Es wird in dieser Debatte wenig über Inhalte gesprochen, über Wege zu einer erfolgreichen Integration. Es geht um Symbole, visuelle Dominanz, die Größe der Kuppel und die Höhe der Minarette. Eine Jury hatte im Architektenwettbewerb den Entwurf des renommierten Kirchenbaumeisters Gottfried Böhm gekürt. Ein Kuppelbau mit 55 Meter hohen Türmen.

Das Preisgericht bestand überwiegend aus Nicht-Muslimen. Die Moschee werde das Stadtbild dominieren, poltern seither die Kritiker. Die Minarette seien höher als der Turm der nahen evangelischen Kirche. Ein Kulturkampf mit dem Zollstock. Gegenüber der Moschee steht das Telekom-Hochhaus, es misst 102 Meter. Daneben ragt der 243 Meter hohe Fernsehturm Colonius empor. Es geht um Gefühle, Fakten gehen im Schlachtenlärm oft unter.

Was Toleranz genannt wird

1984 hatte die Türkisch-Islamische Union der Anstalt für Religion (Ditib), ein Ableger der türkischen Religionsbehörde, das Gelände gekauft und hier im Kölner Norden ihre Zentrale mit Gebetsraum errichtet. Ein schmuckloser Bau. Deutsche Besucher sind selten hier. "Es war eine große Leistung, dass wir Menschen den Mond betreten haben, aber wir schaffen es nicht, die fünf Schritte zum Nachbarn zu machen", sagt Ditib-Mitarbeiterin Cevriye Güler.
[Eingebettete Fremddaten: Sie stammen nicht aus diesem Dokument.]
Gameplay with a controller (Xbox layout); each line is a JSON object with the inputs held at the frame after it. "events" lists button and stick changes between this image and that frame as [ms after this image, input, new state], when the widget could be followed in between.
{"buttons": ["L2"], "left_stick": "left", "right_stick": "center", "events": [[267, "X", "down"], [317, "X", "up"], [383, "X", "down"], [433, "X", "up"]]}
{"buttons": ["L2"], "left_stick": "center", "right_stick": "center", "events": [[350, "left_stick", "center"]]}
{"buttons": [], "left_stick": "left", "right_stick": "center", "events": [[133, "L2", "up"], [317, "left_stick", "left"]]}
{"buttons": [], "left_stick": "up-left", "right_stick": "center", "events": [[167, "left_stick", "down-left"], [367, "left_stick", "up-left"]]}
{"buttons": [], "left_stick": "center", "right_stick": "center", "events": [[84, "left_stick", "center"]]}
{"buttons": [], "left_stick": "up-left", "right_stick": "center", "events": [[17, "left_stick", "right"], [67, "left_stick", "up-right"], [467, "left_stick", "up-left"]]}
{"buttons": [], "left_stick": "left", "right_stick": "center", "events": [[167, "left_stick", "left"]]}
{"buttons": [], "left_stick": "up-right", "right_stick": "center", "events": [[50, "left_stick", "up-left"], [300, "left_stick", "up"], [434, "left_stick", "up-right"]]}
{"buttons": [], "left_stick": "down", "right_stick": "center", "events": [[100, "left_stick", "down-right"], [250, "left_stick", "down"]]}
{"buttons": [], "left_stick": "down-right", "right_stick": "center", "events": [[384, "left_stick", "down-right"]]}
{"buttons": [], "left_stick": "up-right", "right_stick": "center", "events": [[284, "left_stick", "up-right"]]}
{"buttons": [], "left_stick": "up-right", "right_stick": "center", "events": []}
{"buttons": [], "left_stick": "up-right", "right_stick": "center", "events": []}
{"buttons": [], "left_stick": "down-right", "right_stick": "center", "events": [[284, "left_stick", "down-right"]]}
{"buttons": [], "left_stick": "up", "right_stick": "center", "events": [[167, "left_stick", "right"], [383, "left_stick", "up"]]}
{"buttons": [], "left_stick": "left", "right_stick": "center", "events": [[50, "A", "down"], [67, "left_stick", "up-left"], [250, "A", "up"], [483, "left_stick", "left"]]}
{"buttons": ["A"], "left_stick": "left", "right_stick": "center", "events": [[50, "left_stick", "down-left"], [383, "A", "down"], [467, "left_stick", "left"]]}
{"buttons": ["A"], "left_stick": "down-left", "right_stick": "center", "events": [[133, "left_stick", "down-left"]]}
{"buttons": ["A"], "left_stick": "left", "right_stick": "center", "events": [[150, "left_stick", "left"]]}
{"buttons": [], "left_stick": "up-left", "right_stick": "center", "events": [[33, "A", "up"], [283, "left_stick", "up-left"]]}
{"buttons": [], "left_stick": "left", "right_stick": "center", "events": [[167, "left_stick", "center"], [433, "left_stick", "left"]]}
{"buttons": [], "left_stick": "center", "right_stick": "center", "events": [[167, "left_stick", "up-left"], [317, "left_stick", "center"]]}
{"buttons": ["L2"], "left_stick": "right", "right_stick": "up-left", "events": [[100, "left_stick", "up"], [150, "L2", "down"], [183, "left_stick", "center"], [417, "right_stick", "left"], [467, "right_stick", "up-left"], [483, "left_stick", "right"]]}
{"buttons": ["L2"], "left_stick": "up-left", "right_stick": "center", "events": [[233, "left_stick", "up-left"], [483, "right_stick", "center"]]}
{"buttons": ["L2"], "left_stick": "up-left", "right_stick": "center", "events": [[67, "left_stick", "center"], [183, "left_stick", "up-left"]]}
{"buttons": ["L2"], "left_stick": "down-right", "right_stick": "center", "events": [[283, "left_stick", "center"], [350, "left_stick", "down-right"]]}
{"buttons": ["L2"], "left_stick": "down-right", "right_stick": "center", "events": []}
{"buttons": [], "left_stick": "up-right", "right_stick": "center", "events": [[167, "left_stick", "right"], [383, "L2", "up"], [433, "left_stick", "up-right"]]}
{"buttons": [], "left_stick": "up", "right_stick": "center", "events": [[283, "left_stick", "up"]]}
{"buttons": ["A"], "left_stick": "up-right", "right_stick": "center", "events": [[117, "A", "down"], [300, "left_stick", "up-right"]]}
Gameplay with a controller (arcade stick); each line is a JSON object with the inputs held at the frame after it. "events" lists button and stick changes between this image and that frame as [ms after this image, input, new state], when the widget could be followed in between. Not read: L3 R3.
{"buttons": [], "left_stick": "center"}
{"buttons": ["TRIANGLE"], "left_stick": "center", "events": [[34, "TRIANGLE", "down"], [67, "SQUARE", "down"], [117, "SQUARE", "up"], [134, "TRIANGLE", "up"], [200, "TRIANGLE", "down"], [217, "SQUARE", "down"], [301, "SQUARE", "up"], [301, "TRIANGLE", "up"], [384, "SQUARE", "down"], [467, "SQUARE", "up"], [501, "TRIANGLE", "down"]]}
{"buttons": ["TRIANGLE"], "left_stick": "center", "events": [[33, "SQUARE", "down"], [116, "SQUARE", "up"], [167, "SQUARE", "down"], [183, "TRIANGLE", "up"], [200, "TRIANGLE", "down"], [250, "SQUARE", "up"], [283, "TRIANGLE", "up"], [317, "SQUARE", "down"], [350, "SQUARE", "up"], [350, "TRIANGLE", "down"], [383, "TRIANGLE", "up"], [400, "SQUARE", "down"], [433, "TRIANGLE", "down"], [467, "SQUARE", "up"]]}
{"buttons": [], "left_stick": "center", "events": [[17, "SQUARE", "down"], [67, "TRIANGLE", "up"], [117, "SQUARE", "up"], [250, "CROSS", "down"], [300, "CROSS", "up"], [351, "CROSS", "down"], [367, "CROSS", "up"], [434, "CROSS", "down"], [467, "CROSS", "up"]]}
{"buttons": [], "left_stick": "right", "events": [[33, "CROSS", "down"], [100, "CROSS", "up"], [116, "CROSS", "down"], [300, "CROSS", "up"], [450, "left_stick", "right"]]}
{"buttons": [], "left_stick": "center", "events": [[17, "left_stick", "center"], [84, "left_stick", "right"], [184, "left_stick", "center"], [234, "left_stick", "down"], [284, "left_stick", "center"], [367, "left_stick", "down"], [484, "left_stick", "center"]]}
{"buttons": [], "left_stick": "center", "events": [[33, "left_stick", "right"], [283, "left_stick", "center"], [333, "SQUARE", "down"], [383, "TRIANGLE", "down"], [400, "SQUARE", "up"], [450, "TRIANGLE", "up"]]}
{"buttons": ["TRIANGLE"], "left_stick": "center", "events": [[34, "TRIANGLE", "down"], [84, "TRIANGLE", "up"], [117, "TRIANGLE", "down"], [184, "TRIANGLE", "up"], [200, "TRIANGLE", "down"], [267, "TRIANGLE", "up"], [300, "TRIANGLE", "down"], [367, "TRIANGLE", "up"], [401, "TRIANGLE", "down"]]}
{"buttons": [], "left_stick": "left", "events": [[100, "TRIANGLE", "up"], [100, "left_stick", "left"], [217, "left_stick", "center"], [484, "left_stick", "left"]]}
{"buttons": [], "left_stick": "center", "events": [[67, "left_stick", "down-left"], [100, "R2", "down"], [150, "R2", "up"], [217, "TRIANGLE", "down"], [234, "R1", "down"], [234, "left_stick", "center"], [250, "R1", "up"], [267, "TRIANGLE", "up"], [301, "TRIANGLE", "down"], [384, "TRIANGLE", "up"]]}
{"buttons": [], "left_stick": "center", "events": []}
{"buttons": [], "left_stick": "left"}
Das klingt wie ein Vorwurf, es könnte auch eine Selbstbezichtigung sein. Denn beide Seiten sind wie angewurzelt stehen geblieben. Mehr als zwei Jahrzehnte lang bestand der Umgang zwischen türkischen Muslimen und Deutschen vor allem aus Schweigen und Missachtung.

Kölner nennen das gern Toleranz. Man weiß nicht viel voneinander. Im Bildungszentrum der Moschee müht man sich stundenweise um Verständigung. In den Klassenräumen stehen sieben, acht alte Tische mit abgewetzten Holzstühlen, durch das Blindglas dringt kaum Licht. 1500 Menschen werden hier jedes Jahr unterrichtet, erzählt Isik Ugurlu, Leiter der Bildungs- und Kulturabteilung der Ditib. Sie bietet Sprachkurse, Computerkurse, Hausaufgabenhilfe. Draußen auf dem asphaltierten Hof ist ein Schild angebracht: "Ballspielen jeglicher Art auf dem gesamten Parkplatz verboten." Das klingt sehr deutsch. Junge Mädchen stehen auf dem Hof, eines trägt Kopftuch und weiße Stilettos, ein anderes hat ein T-Shirt an, auf dem steht: "Kiss me before my boyfriend comes back".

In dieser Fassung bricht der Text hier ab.